(User interface change data)

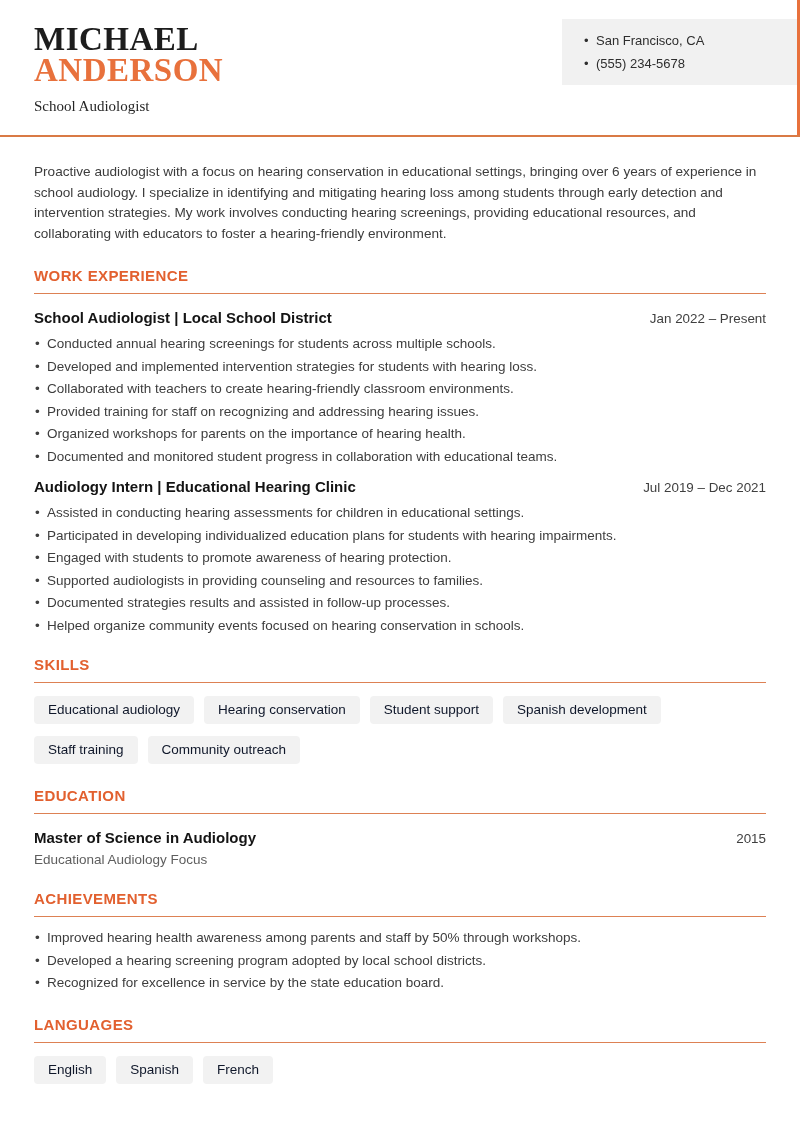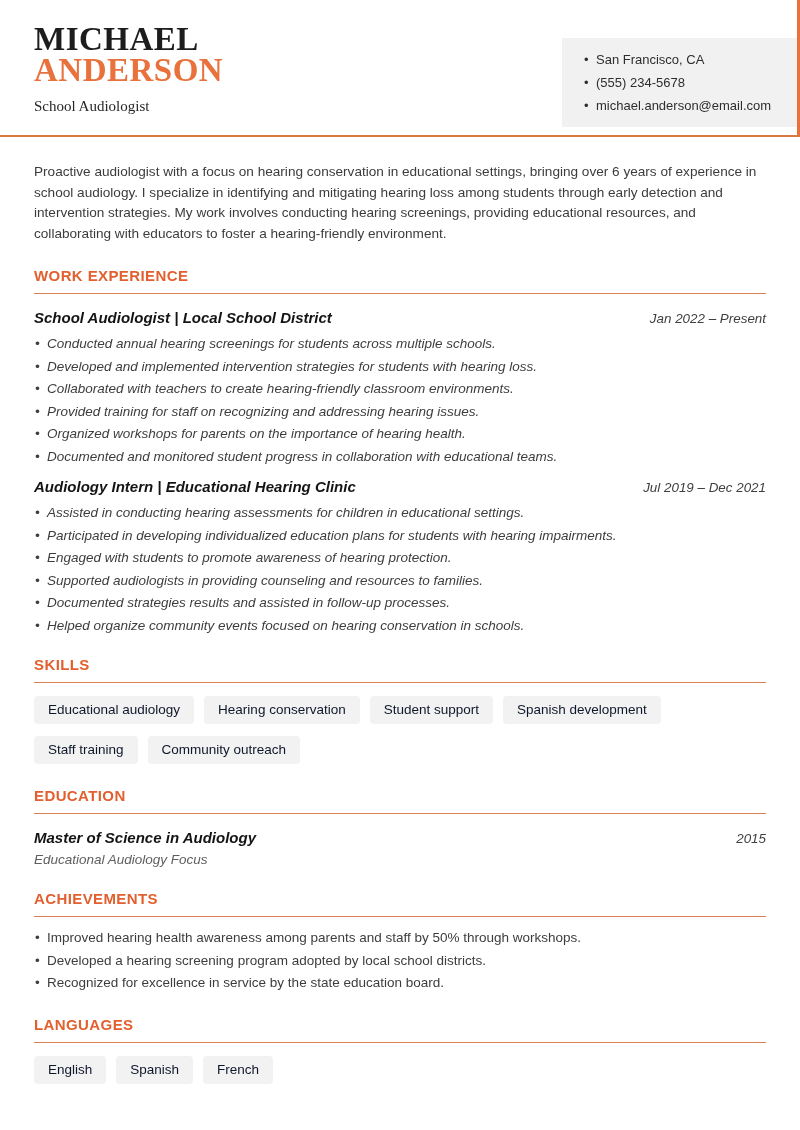--- a/index.html
+++ b/index.html
@@ -36,7 +36,7 @@
   }
   .contact-box {
     position: absolute;
-    top: 38px; right: 3px;
+    top: 19px; right: 3px;
     width: 235px;
     background: #f1f1f1;
     padding: 10px 16px 10px 22px;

> **Required work**:
Transcribe exactly, please, the lines from the one with "position: absolute;" to the last line of the entries above, ends included.

> **Your solution**:
     position: absolute;
-    top: 38px; right: 3px;
+    top: 19px; right: 3px;
     width: 235px;
     background: #f1f1f1;
     padding: 10px 16px 10px 22px;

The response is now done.